### Pasaje

Una historia muy distinta es lo que ocurre con la idea de que el trabajo los sábados sea obligatorio. Debemos recordar que la jornada laboral de máximo 40 horas está consagrada en la constitución y es una conquista obrera, un derecho laboral. Hacer que los sábados sean forzosos si bien puede ser una idea noble sobre el mayor esfuerzo de la administración por hacer cosas, en realidad es problemático. Primero porque manda un mensaje equivocado al mercado laboral en un país donde prácticamente no se respetan los derechos laborales. Segundo y quizá más importante en términos prácticos, eleva el costo de algunos grupos de la población para participar en el mercado laboral, en específico de las mujeres, un grupo en el que recaen de forma desproporcionada los trabajos de cuidado y que si tiene que trabajar un día adicional o que si su pareja tiene que hacerlo le puede incurrir costos adicionales como tener que pagar para el cuidado de los hijos o incluso tener que disminuir sus horas de trabajo o salir del todo del mercado laboral. Un efecto indeseado de este tipo de idea es que pudiera disminuir la participación laboral femenina del mercado laboral y somos un país que de por sí tiene una muy baja participación, alrededor del 36 por ciento.
Otro asunto es que no necesariamente por trabajar 48 horas en lugar de 40 se es más productivo y como ése existen muchísimos argumentos de por qué es una mala idea, incluyendo que el ocio y el descanso es muy importante por salud física y mental, sobre todo en una época en la que cada vez existe menos tiempo para cosas distintas a trabajar.
Mudanzas de dependencias
Por último está la parte incierta, la idea de mudar las dependencias de gobierno fuera de la Ciudad de México y mandarlas por todas partes del país. La idea de descentralizar parte de las funciones del gobierno en principio no parece mala. Es al menos un símbolo poderoso de que el Estado debe estar presente en todos lados. No obstante, ya pensando de forma práctica, ¿qué ventaja trae consigo? Uno de los argumentos es que puede incentivar la actividad económica en esos lugares. Este argumento yo lo encuentro especialmente débil ya que no necesariamente mover dependencias implica generar mayor valor agregado, mayores empleos, mayor inversión, puede ser un choque de consumo positivo para esos lugares, pero se antoja marginal y existen mejores formas de pensar en el combate a las desigualdades regionales.

######
### Datos para análisis

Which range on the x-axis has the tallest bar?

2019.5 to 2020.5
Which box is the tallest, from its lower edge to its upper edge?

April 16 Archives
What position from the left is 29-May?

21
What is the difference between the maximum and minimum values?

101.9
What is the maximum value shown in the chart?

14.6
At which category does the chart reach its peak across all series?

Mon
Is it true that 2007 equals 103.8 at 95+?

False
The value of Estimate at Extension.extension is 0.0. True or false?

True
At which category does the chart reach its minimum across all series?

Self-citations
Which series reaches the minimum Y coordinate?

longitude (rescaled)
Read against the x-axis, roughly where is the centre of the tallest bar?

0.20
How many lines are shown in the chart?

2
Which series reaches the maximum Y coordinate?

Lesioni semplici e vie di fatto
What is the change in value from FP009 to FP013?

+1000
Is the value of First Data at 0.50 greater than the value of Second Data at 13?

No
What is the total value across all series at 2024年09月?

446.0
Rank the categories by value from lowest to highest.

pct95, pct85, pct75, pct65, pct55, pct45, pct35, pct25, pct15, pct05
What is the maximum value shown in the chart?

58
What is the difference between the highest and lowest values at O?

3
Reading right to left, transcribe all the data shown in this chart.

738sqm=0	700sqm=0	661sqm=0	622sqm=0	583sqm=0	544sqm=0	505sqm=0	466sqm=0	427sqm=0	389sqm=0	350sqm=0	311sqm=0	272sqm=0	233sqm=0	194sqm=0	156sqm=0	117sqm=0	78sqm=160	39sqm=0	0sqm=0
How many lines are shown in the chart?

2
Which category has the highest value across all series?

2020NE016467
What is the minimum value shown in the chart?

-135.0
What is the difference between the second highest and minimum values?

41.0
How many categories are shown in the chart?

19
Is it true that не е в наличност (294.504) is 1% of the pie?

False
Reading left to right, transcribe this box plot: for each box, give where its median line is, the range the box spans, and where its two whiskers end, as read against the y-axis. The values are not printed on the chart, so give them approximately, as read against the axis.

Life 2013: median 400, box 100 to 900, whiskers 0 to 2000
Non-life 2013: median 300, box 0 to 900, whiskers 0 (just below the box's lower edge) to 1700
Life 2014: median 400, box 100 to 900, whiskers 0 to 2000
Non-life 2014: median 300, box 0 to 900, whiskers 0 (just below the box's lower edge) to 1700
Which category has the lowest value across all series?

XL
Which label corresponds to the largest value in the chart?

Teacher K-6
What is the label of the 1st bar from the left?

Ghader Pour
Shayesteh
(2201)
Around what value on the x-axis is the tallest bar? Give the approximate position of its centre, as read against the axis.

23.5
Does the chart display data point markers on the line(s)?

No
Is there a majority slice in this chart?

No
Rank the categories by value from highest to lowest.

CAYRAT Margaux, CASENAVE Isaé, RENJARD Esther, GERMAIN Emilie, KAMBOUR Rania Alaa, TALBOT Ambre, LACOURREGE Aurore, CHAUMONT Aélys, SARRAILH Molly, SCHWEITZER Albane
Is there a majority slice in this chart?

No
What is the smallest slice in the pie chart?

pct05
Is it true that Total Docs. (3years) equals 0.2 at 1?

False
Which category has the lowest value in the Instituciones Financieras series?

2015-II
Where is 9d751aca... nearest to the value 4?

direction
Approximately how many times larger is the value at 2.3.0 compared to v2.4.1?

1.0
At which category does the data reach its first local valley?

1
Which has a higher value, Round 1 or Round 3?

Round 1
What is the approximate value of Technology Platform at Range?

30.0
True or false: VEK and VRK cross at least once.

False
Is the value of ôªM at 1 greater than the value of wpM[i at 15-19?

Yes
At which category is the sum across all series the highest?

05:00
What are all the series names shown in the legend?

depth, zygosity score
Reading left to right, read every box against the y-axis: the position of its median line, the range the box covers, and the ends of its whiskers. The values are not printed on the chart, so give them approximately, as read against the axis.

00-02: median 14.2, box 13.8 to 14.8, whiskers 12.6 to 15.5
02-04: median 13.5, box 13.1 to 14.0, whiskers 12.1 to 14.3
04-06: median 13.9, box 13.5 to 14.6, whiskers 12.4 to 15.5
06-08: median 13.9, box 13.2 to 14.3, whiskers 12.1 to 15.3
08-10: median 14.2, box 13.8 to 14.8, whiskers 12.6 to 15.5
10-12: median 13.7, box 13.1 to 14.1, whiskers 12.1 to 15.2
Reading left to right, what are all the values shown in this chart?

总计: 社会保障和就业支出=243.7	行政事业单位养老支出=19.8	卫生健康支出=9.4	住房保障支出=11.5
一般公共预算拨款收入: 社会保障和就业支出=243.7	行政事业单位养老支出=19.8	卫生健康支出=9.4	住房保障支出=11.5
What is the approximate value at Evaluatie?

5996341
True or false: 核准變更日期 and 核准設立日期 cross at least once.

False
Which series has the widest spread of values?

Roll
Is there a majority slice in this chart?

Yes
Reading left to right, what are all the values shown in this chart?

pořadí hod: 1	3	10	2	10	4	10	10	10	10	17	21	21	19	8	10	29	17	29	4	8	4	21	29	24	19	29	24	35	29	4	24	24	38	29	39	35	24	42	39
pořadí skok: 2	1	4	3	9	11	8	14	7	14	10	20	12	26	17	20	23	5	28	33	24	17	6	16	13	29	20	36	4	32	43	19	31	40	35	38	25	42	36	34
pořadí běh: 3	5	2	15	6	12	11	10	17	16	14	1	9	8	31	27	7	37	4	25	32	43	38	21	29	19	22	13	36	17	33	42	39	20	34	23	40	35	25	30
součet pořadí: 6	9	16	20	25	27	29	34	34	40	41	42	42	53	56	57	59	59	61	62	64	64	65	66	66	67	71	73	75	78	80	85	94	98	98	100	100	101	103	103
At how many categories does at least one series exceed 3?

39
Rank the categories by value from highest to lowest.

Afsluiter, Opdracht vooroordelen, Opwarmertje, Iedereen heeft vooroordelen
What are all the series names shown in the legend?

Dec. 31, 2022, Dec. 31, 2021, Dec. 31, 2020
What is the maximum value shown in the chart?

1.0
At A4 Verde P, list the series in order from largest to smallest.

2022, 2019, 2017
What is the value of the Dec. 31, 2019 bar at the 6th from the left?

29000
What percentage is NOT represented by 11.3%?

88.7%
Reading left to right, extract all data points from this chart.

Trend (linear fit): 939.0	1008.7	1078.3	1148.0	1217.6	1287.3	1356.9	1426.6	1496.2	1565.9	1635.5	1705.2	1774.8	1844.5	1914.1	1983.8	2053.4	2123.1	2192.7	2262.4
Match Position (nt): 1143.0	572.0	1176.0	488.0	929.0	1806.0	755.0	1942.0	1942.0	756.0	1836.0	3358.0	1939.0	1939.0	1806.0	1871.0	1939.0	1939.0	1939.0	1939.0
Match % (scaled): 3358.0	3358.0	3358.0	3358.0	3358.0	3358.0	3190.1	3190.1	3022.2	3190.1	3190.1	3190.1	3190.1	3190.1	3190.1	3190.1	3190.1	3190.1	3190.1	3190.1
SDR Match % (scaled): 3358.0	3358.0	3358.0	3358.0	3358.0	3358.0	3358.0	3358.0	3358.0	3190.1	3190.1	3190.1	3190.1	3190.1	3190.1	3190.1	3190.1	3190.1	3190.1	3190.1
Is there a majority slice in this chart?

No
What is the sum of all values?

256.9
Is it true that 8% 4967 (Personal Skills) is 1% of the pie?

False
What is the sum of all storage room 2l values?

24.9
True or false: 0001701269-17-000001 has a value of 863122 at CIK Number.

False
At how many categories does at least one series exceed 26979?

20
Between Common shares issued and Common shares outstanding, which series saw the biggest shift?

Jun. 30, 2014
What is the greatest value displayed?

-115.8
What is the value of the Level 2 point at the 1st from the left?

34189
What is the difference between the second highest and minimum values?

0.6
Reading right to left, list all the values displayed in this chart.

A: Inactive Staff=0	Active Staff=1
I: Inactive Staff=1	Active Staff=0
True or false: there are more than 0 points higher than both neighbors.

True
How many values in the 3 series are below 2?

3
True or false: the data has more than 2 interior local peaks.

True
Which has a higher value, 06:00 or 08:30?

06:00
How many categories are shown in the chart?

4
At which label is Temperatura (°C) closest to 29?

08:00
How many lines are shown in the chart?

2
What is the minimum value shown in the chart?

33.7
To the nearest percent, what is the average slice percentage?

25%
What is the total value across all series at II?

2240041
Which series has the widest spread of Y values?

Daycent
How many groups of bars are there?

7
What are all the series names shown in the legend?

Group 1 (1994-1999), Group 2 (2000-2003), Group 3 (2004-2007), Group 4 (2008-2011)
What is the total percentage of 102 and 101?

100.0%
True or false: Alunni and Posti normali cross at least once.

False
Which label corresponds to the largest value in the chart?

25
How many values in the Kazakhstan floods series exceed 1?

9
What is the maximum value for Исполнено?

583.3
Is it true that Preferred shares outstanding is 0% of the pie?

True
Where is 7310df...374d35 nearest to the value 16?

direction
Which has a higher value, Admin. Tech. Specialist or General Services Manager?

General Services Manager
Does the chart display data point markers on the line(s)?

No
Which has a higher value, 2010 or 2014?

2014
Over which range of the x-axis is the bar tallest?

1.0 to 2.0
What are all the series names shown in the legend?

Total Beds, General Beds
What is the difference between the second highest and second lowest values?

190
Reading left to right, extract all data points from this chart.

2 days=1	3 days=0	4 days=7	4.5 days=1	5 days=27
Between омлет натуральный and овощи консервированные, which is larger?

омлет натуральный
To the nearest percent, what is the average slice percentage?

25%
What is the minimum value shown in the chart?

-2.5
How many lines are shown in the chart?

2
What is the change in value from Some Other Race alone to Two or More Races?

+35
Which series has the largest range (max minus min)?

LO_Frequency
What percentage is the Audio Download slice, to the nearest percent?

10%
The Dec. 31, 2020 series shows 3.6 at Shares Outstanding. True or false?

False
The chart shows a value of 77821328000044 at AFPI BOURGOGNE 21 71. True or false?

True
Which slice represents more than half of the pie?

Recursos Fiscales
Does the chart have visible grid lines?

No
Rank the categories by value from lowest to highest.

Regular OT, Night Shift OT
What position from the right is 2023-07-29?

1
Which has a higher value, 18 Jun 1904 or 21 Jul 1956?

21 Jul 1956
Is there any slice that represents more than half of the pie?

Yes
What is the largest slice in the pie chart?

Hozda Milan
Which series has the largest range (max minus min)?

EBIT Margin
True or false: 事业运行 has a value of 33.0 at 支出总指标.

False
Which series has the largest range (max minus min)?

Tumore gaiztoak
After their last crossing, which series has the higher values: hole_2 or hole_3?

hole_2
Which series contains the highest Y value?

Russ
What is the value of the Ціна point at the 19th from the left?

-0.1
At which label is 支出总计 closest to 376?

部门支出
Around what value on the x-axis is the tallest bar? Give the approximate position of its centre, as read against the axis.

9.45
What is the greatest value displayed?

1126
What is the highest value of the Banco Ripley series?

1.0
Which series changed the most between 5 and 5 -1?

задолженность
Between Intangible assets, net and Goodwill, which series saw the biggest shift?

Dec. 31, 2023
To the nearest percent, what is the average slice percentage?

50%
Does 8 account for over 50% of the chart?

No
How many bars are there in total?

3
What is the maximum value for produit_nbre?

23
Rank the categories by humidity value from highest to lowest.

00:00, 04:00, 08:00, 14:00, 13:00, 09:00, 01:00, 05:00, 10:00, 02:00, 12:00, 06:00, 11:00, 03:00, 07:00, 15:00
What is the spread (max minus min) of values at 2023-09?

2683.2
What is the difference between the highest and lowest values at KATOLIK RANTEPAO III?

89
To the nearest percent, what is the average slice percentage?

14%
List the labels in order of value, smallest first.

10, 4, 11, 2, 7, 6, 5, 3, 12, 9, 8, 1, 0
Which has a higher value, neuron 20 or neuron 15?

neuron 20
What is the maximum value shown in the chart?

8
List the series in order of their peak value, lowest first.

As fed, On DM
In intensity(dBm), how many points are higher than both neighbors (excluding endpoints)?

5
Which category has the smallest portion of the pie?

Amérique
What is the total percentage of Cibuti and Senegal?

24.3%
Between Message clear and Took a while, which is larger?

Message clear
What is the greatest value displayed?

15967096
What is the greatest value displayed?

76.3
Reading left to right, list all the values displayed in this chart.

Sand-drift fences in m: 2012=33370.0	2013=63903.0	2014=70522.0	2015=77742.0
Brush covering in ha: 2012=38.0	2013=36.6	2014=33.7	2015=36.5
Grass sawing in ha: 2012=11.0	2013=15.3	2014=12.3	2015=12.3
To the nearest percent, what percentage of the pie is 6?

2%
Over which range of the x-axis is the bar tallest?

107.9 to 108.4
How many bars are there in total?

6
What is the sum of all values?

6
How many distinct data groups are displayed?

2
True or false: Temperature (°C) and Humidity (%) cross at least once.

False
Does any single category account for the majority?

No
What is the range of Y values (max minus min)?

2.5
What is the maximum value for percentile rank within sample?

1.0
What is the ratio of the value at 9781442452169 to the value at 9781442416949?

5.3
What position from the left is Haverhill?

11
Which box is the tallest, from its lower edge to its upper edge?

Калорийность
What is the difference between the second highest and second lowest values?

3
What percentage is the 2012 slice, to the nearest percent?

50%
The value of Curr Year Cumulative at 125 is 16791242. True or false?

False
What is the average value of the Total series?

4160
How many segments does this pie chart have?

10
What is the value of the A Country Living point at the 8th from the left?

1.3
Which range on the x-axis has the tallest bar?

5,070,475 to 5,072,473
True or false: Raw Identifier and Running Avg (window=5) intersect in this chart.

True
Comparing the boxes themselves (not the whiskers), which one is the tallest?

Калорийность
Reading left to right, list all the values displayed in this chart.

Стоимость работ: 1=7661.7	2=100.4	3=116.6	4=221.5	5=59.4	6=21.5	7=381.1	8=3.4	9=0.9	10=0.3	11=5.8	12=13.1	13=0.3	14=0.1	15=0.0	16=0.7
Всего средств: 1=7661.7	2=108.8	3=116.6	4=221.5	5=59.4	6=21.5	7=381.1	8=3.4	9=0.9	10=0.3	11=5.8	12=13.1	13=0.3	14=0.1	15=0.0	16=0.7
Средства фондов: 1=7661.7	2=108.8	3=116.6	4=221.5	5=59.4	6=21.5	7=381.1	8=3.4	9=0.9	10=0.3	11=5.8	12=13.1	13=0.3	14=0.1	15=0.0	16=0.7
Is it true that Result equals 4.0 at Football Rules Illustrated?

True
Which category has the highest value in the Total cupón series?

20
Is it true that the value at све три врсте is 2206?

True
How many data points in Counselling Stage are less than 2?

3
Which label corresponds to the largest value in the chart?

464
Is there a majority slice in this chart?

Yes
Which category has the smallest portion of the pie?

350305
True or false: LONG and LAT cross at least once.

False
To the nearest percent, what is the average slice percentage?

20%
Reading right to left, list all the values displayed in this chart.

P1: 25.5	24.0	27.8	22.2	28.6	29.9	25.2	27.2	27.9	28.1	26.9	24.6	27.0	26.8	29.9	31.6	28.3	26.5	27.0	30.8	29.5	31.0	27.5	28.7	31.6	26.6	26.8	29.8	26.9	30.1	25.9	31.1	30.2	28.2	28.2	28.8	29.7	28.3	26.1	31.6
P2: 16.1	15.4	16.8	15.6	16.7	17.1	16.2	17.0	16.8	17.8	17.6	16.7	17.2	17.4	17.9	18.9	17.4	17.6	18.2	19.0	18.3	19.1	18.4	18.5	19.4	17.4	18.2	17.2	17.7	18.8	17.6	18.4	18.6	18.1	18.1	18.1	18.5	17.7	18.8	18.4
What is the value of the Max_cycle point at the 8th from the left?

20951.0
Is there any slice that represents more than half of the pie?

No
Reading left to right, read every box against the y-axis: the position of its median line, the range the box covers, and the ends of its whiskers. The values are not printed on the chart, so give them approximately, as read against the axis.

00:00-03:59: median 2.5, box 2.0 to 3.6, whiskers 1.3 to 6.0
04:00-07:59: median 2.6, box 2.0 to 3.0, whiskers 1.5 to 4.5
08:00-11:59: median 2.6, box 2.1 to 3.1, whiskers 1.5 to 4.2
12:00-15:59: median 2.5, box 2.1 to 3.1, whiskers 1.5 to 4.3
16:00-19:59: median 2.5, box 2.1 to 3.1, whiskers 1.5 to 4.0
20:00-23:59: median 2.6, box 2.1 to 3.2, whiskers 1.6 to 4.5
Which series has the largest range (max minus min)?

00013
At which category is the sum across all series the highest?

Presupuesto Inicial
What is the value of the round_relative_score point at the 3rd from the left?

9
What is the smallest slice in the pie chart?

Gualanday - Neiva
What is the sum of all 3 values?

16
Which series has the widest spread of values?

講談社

######

** Planteamiento del problema **
Resuma el pasaje en dos oraciones. El listado no es necesario para resolver lo que se solicita.

** Respuesta **
El pasaje recuerda que la jornada máxima de 40 horas es un derecho laboral y considera problemático obligar a trabajar los sábados, porque envía un mensaje equivocado al mercado laboral y eleva el costo de participar para las mujeres, lo que podría reducir su participación, de por sí cercana al 36 por ciento; además, trabajar 48 horas no implica necesariamente ser más productivo. Sobre mudar las dependencias de gobierno fuera de la Ciudad de México, admite que descentralizar es un símbolo poderoso de la presencia del Estado, pero juzga especialmente débil el argumento de que incentivaría la actividad económica, ya que mudarlas no implica necesariamente más empleos o inversión, y afirma que existen mejores formas de combatir las desigualdades regionales.